Die Richter des OLG Karlsruhe verneinten jedoch ein arglistiges Verhalten des Versicherungsnehmers wegen der Nichtangabe der multiplen Sklerose, gaben der Klage jedoch dennoch nicht statt, denn der Versicherungsnehmer habe eine Berufsunfähigkeit „mitgebracht“. Die Berufung des Klägers hatte damit im Ergebnis keinen Erfolg, denn das LG Heidelberg sei zu Recht von einer wirksamen Anfechtung ausgegangen. Anders als das LG sieht das OLG jedoch den Anfechtungsgrund nicht darin, dass es der Kläger unterlassen hat, die Beklagte auf die multiple Sklerose hinzuweisen.

Eine Aufklärungspflicht des Versicherungsnehmers kann sich im vorvertraglichen Bereich insbesondere aus seiner Anzeigeobliegenheit gemäß § 19 Abs. 1 VVG ergeben. Denn auch wenn deren Missachtung dem Versicherer die Rechte nach § 19 Abs. 2 bis 4 VVG eröffnet, steht dies gemäß § 22 VVG der Möglichkeit der Arglistanfechtung nicht entgegen. § 19 Abs. 1 VVG sei hier indes jedoch nicht einschlägig, weil die Beklagte dem Kläger in Form der vorformulierten Erklärung unstreitig nur spezifische Fragen zu seinem Gesundheitszustand gestellt hat, die seine bestehende Erkrankung überhaupt nicht erfassten (siehe oben).

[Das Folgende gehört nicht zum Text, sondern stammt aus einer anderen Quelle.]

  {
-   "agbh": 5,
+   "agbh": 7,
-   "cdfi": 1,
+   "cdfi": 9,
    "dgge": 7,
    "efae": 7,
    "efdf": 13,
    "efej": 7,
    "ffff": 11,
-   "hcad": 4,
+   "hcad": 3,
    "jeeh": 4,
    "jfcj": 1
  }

Auch im Übrigen war der Kläger nicht verpflichtet, die Beklagte von sich aus auf die bei ihm diagnostizierte multiple Sklerose hinzuweisen. Zwar ist juristisch sehr umstritten, ob nach der VVG-Reform auch ohne entsprechende Frage des Versicherers auf gefahrerhebliche Umstände hinzuweisen sei. Jedoch sei hier nach allen vertretenen Rechtsauffassungen eine Anzeigepflicht des Klägers hinsichtlich seiner Erkrankung zu verneinen. Denn selbst vor der VVG-Reform hätte vorliegend eine Anzeigepflicht nicht bestanden, da der Versicherer mit den in seinen Antragsformularen gestellten Fragen an den Antragsteller zu erkennen gab, was er für seine Entscheidung als wesentlich ansieht.

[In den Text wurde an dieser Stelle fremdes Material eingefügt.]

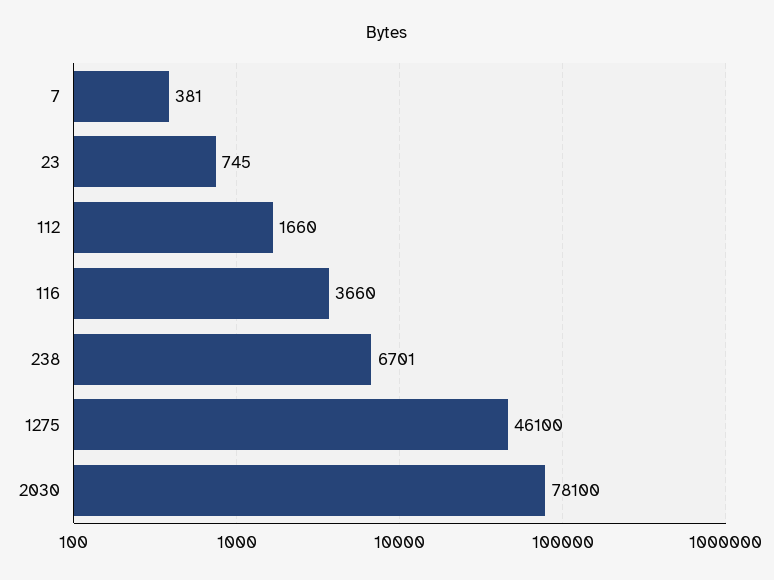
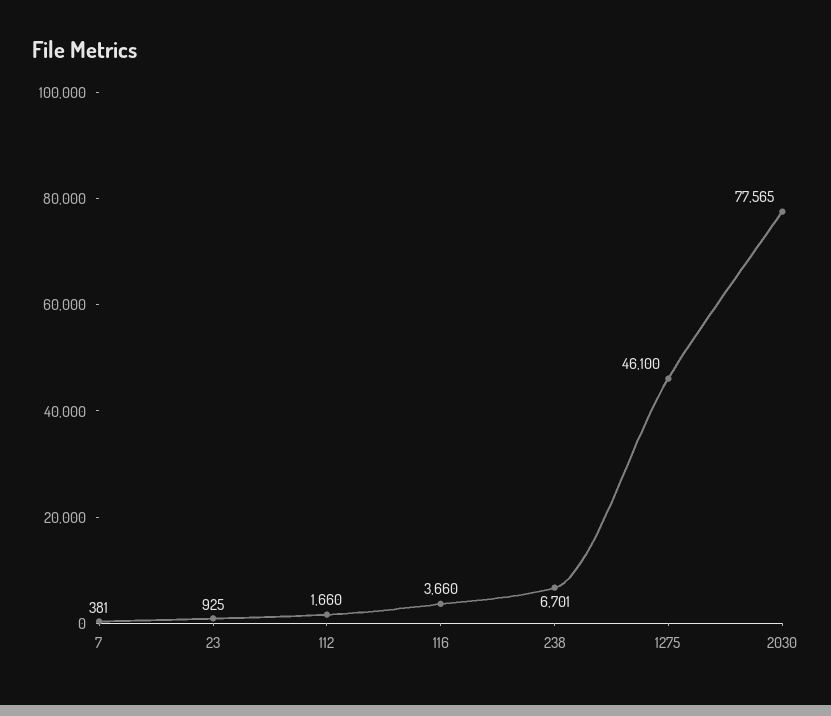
  {
    "7": 381,
-   "23": 745,
+   "23": 925,
    "112": 1660,
    "116": 3660,
    "238": 6701,
    "1275": 46100,
-   "2030": 78100
+   "2030": 77565
  }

Scheut sich ein Versicherer aus geschäftstaktischen Gründen, eine Frage zu stellen, deren wahrheitsgemäße Beantwortung nach seiner Darstellung maßgeblich für seine Entscheidung war, ob er den angetragenen Vertrag überhaupt schließt, so liefere der Versicherer selbst den Beweis dafür, dass er die unaufgeforderte Offenbarung des betreffenden Sachverhalts nicht erwarten konnte und durfte. Hieran habe sich durch die Einführung des neuen § 19 VVG, der die berechtigten Interessen des Versicherungsnehmers besser schützen soll als der frühere § 16 VVG, nichts geändert.